WORK TO BE COMPLETED >>
Beneath this line is the data. Output exactly the lines from the line with "Page size: 1500x1125." to the line with "Page size: 2000x1125.", both ends included, and nothing more.

Entries taken from a collection
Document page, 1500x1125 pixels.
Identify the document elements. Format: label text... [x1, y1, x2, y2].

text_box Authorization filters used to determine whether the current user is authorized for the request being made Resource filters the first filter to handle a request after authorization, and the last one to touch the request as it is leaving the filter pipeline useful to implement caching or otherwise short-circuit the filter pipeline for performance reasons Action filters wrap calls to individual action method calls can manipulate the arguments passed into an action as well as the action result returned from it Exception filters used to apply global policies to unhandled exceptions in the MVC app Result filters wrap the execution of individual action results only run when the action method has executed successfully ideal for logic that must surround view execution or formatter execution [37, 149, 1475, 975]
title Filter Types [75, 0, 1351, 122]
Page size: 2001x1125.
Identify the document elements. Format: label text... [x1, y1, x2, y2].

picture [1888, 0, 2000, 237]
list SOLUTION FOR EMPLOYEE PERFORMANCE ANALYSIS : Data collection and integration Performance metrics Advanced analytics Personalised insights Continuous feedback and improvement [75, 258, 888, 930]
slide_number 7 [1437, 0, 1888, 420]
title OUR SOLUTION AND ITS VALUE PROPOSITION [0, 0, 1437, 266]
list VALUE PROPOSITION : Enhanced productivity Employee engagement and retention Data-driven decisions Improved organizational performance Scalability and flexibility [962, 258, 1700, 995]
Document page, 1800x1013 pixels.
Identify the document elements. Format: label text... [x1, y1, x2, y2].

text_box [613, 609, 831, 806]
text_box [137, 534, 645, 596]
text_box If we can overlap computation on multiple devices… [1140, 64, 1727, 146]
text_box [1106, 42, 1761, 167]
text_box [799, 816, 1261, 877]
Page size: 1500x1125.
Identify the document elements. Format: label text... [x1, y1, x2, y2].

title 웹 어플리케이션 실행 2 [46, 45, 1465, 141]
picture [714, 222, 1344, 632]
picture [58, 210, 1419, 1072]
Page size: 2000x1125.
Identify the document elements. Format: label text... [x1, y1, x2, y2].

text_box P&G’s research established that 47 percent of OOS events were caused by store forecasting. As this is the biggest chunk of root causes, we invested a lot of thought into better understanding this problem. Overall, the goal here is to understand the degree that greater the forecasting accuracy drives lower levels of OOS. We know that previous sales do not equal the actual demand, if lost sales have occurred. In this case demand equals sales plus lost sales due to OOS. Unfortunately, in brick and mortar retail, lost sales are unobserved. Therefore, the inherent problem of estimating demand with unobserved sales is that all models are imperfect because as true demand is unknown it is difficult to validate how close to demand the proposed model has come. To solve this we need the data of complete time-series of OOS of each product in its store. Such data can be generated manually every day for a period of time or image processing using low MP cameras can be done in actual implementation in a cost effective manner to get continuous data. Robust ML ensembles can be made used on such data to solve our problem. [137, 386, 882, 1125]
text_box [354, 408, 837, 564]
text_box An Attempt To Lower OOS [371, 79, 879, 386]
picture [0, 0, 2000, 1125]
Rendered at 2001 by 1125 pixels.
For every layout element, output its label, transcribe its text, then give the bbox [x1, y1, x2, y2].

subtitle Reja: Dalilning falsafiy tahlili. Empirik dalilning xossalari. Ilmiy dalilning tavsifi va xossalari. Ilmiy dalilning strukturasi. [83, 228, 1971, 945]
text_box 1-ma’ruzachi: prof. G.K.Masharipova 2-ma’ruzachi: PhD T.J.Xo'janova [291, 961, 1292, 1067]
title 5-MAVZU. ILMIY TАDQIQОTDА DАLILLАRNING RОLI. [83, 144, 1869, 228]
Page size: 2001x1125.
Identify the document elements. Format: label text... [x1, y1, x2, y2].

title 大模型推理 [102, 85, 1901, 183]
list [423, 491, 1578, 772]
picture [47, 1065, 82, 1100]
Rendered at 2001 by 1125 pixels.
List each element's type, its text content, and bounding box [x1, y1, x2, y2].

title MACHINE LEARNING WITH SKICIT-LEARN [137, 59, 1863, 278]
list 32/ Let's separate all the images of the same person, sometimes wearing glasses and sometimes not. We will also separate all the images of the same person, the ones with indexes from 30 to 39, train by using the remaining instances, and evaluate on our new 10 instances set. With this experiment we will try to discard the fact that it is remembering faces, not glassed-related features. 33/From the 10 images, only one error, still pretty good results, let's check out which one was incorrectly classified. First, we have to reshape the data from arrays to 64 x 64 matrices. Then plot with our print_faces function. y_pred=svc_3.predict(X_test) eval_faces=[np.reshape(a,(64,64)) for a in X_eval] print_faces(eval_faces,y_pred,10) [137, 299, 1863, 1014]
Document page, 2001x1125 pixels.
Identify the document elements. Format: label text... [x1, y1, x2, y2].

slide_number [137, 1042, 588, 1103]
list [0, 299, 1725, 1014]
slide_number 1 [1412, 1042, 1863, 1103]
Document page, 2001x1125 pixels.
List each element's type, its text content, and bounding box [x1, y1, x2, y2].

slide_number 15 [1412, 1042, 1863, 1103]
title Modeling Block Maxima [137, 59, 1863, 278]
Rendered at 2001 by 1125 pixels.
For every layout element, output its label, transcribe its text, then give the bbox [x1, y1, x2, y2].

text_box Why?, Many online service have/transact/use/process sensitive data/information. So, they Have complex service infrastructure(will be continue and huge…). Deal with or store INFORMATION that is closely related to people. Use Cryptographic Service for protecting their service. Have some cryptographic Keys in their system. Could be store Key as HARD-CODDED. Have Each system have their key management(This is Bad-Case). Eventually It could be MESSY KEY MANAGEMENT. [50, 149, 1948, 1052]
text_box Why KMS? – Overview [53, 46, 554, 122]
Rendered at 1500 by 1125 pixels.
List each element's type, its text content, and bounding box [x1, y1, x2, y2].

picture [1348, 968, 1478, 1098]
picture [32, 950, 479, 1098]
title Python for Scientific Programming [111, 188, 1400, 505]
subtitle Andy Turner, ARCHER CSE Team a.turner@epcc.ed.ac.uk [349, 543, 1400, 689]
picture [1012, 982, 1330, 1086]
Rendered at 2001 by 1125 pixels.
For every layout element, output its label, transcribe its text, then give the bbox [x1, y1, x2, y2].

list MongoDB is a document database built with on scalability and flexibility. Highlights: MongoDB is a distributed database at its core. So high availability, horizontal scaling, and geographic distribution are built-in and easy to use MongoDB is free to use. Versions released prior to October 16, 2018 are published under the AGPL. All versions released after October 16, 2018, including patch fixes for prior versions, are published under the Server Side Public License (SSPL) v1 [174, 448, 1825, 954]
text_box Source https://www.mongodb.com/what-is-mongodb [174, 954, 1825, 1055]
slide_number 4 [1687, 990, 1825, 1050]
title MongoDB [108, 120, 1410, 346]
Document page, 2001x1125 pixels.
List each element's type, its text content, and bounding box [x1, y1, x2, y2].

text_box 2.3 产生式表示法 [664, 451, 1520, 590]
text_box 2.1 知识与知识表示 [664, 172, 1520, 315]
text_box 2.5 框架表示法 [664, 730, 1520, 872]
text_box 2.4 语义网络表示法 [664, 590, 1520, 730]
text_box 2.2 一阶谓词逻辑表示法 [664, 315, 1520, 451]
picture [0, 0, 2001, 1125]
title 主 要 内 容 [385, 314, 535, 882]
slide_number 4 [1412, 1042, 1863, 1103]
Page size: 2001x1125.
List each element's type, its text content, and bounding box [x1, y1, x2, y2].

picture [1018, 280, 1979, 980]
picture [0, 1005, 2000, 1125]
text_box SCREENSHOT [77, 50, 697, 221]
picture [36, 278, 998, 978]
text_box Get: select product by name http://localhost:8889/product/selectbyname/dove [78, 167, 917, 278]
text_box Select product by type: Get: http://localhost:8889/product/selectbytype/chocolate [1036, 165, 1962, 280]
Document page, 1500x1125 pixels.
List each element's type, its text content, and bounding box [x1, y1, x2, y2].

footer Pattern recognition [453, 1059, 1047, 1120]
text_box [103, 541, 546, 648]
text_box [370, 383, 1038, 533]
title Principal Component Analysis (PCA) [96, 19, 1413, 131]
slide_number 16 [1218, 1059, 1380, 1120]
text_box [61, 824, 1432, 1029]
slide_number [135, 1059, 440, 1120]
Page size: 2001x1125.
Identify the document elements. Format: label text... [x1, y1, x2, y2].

OUTPUT FOR THIS EXERCISE >>
Page size: 1500x1125.
Identify the document elements. Format: label text... [x1, y1, x2, y2].

title 웹 어플리케이션 실행 2 [46, 45, 1465, 141]
picture [714, 222, 1344, 632]
picture [58, 210, 1419, 1072]
Page size: 2000x1125.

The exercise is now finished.